1. Buy an Airport Express as an access point on the second floor. It will be connected via Cat5 in my office because from what I've read, it only works as an extender/repeater with the Airport Extreme.

2. Buy an Airport Extreme to replace my 2 year old Linksys N router and see if the simultaneous bands and better range helps in signal strength.

Any other suggestions would be greatly appreciated.

On a side note, there's a Cat5 connection in my renter's room, but she wants the flexibilty to roam around and not have to have her laptop always wired during those hours.
 

Hellhammer

Moderator emeritus
Dec 10, 2008
22,164
582
Finland
Just grab a cheapish router and put it to her floor. AP Express is nice but you can get one for 30$ nowadays. Like this for example
 

waw74

macrumors 601
May 27, 2008
4,684
950
which version of N are you running (2.4 or 5GHz), the 2.4 is better with going through things like walls and floors/ceilings. although it does run slower.

dual band extreme, may or may not help you, no way to really tell with out trying it out. (differences in building construction, unit placement will all have an impact on performance)

unless you want the airtunes or the printer functionality, you'd probably be just as good with another brand.

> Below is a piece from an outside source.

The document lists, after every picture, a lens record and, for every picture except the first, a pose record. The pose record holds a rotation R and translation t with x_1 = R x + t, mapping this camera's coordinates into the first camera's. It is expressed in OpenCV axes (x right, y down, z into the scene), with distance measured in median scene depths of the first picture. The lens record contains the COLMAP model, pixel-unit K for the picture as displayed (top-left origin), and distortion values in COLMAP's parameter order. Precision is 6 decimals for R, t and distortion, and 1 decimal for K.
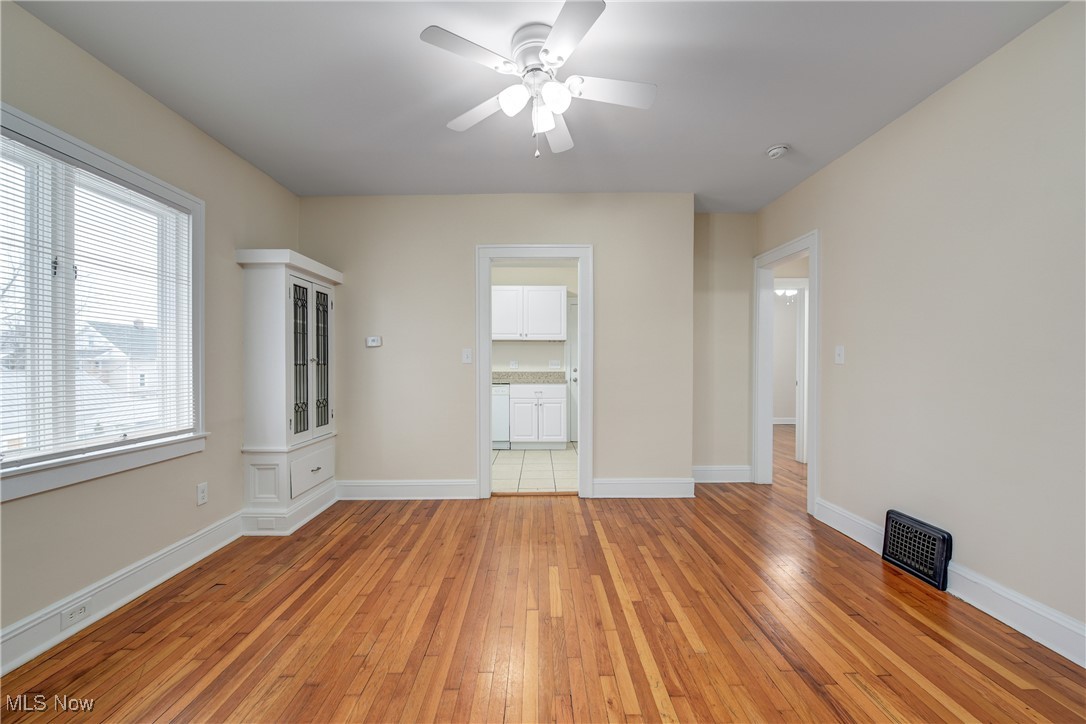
lens RADIAL K [[428.2, 0, 543.3], [0, 428.2, 371.3], [0, 0, 1]] dist [0.000499, 0.000377]
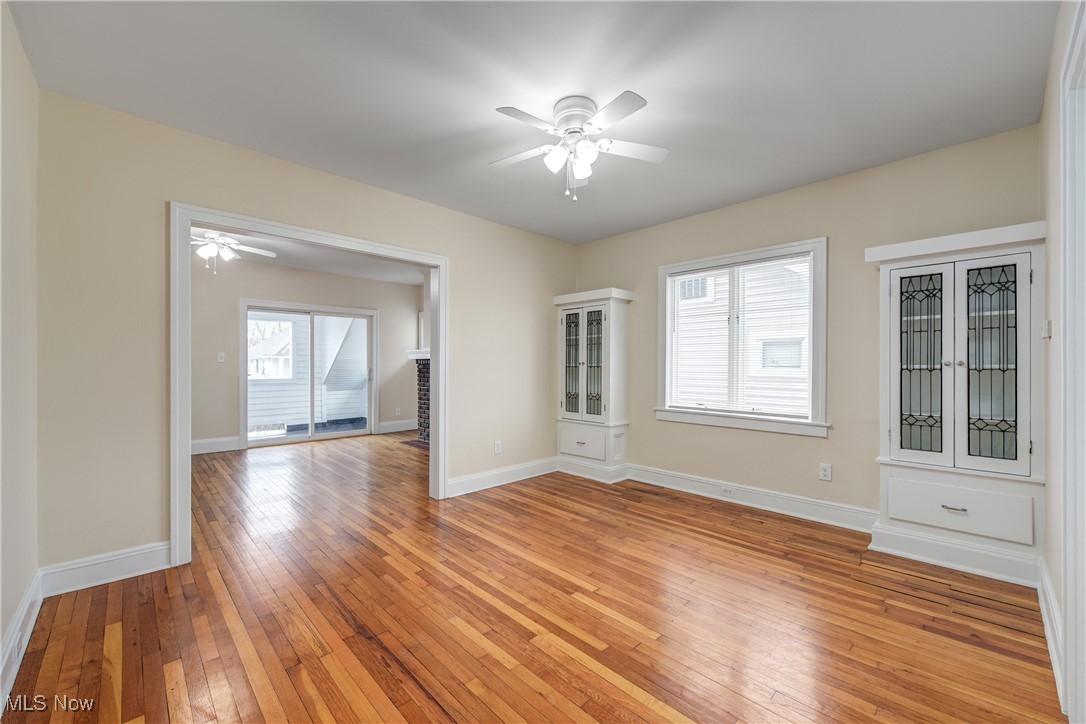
lens RADIAL K [[428.2, 0, 537.4], [0, 428.2, 363.8], [0, 0, 1]] dist [0.000499, 0.000377]
pose [[-0.735488, -0.001671, -0.677535, 0.719320], [-0.010166, 0.999912, 0.008570, -0.033159], [0.677461, 0.013191, -0.735440, 1.460452]]
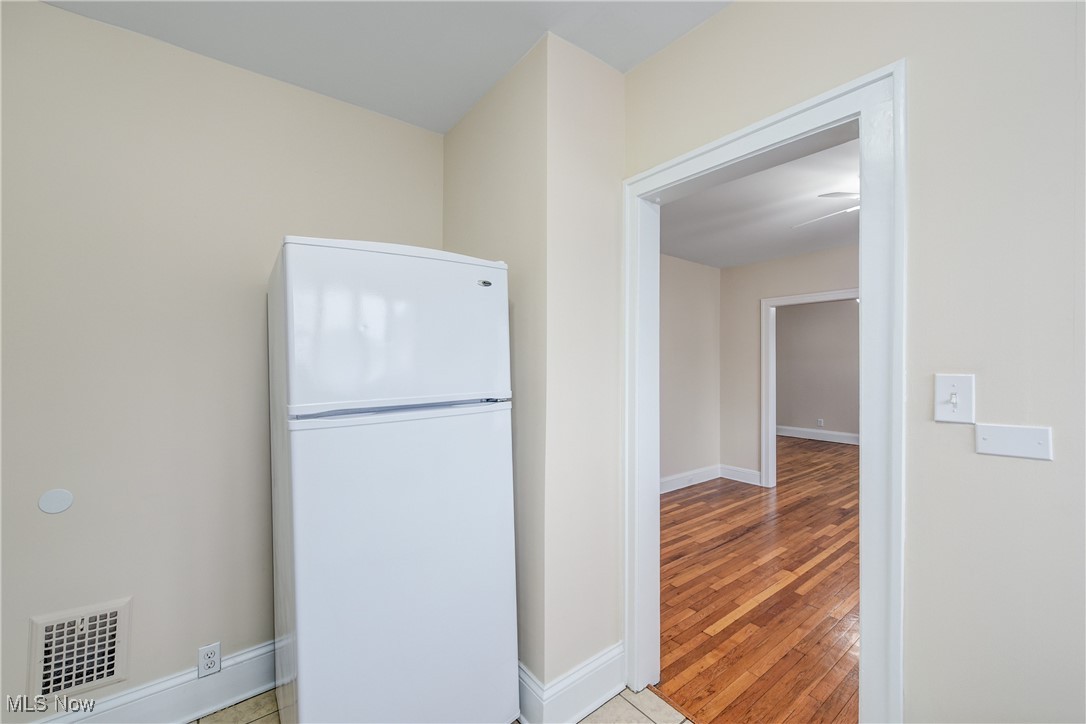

and mostly yes to the "only works as a repeater for apple base stations." It can be done when running dd-wrt firmware, but it has limitations.
 

omaroserna

macrumors newbie
Original poster
Jun 15, 2009
6
0
Thanks for the quick replies and link.

I'm running a 2.4GHz N. I don't need Airtunes nor the printer sharing, so I guess a different kind of router will do. Will any wireless router do, or should I look into "access point" specific routers?
 

skorpien

macrumors 68020
Jan 14, 2008
2,339
0
You can go for either. While a wireless access point is desiged to do specifically what you need, most wireless routers can have their DHCP servers disabled to allow them to act as WAPs. The choice is yours, though if you do get a wireless router, it can always be set up as a router again in the future if you so choose.